The kids are digging up a brand new hole / Where they put their deadbeat mom / Grandpa’s happy watching video porn / With the closed-caption on/ And father knows best / About suicide and smack
Cancer for the cure
Car si ce disque porte les stigmates des tourments qui l’ont vu naître, Mark Oliver Everett livre aussi un ensemble de morceaux résolument vivants, bien attaché à ne pas sombrer dans la merde qui semble lui tomber dessus par pelletées. L’atmosphère est grave, évidemment, mais Eels réussit à sans cesse maintenir la noirceur à distance, à garder une lumière allumée, petites loupiotes qui consolent ou servent de phare pour ne pas se perdre. Discrètement entouré d’invités précieux (Lisa Germano, Grant Lee Phillips ou Jon Brion), le groupe fait montre d’une inventivité constante, échappant au piège de la monochromie dépressive qui pourrait l’envelopper. On entend ainsi aussi bien une ballade piano-voix toute de douceur fragile (Electro-shock blues, le morceau) qu’un blues-rock déstructuré à la Tom Waits, tout de rugosité contondante (Going to your funeral, part I). Les stridences de Cancer for the cure résonnent tel une tempête sous un crâne tandis que, plus loin, les relents jazzy de Hospital food charrient un mélange de menace et d’ironie mordante. Le disque touche parfois au sublime, comme sur le miraculeux Climbing to the moon, dont le classicisme impeccable bouleverse par sa douleur contenue. Avec une ineffable subtilité, 3 speed vise droit au cœur, Everett adressant à sa sœur les questions qui le hantent, emplies d’incompréhension et de douloureuse impuissance. Sur Efil’s God, Eels se rapproche de la pop foisonnante de Beautiful freak, dont on retrouve les effluves hip-hop sur le presque dansant Last stop : this town, qu’Everett ouvre sur « You’re dead, but the world keeps spinning ». Le disque se clôt par un P.S. : you rock my world dont les derniers mots, « Maybe it’s time to live », se chargent d’une puissance décuplée pour nous rappeler, avec une simplicité poignante, que la vie continue.

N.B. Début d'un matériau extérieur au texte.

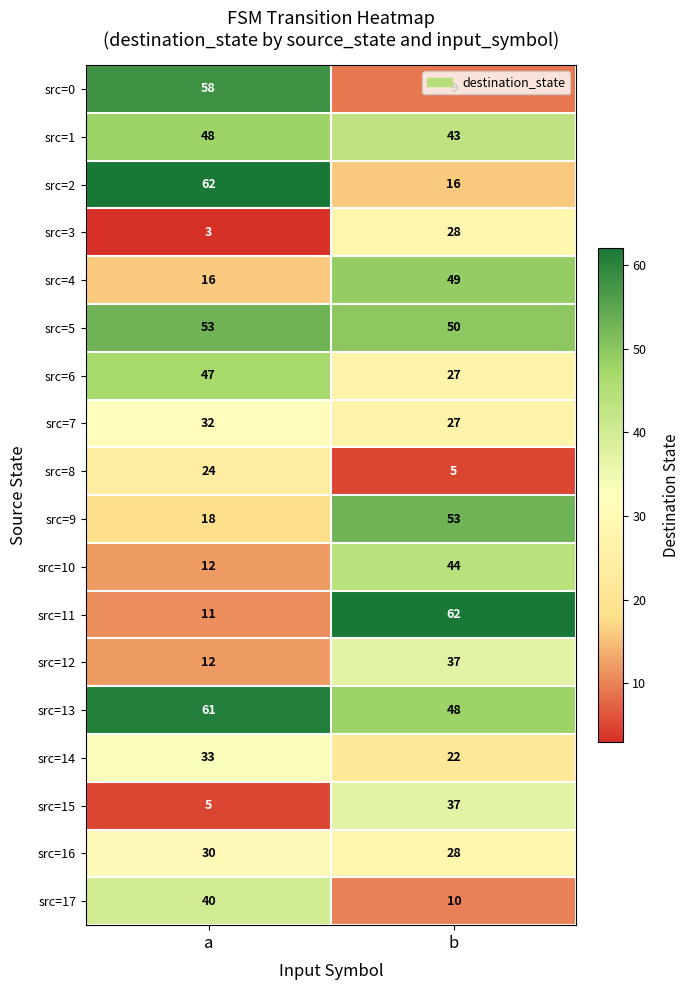

What is the lowest value of the src=12 series?

12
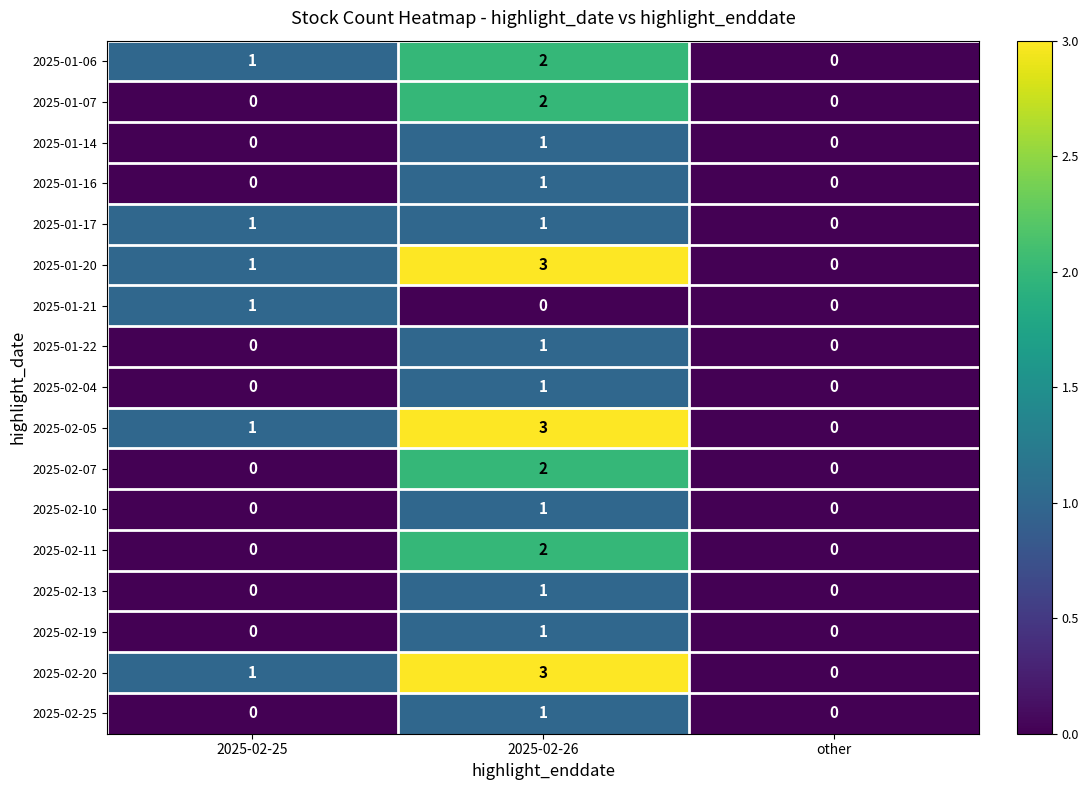

Where is 2025-02-05 nearest to the value 1?

2025-02-25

Got a sky that looks like Heaven / Got an Earth that looks like shit / And it’s getting hard to tell where / What I am ends and what they’re making me begins
Climbing to the moon
Au fil des années, sans doute parce que je vieillis, Electro-shock blues gagne, à mes yeux, sans cesse en épaisseur, son aspect plein de bosses et d’échardes lui conférant patine et profondeur de champ. Moins immédiatement aimable que son prédécesseur, moins flashy évidemment, son éclat apparaît au final plus marquant et sa beauté cabossée révèle la face la plus touchante de Eels. Un certain groupe chantait : « There is a light that never goes out »… Avec Electro-shock blues, Eels aura magnifiquement su donner corps à ce principe qui nous est cher. Cerise sur le gâteau, le groupe et son leader unique, E., n’a rien perdu de son inspiration au fil des années et a délivré depuis son lot de disques remarquables. Il faudra que je vous en reparle.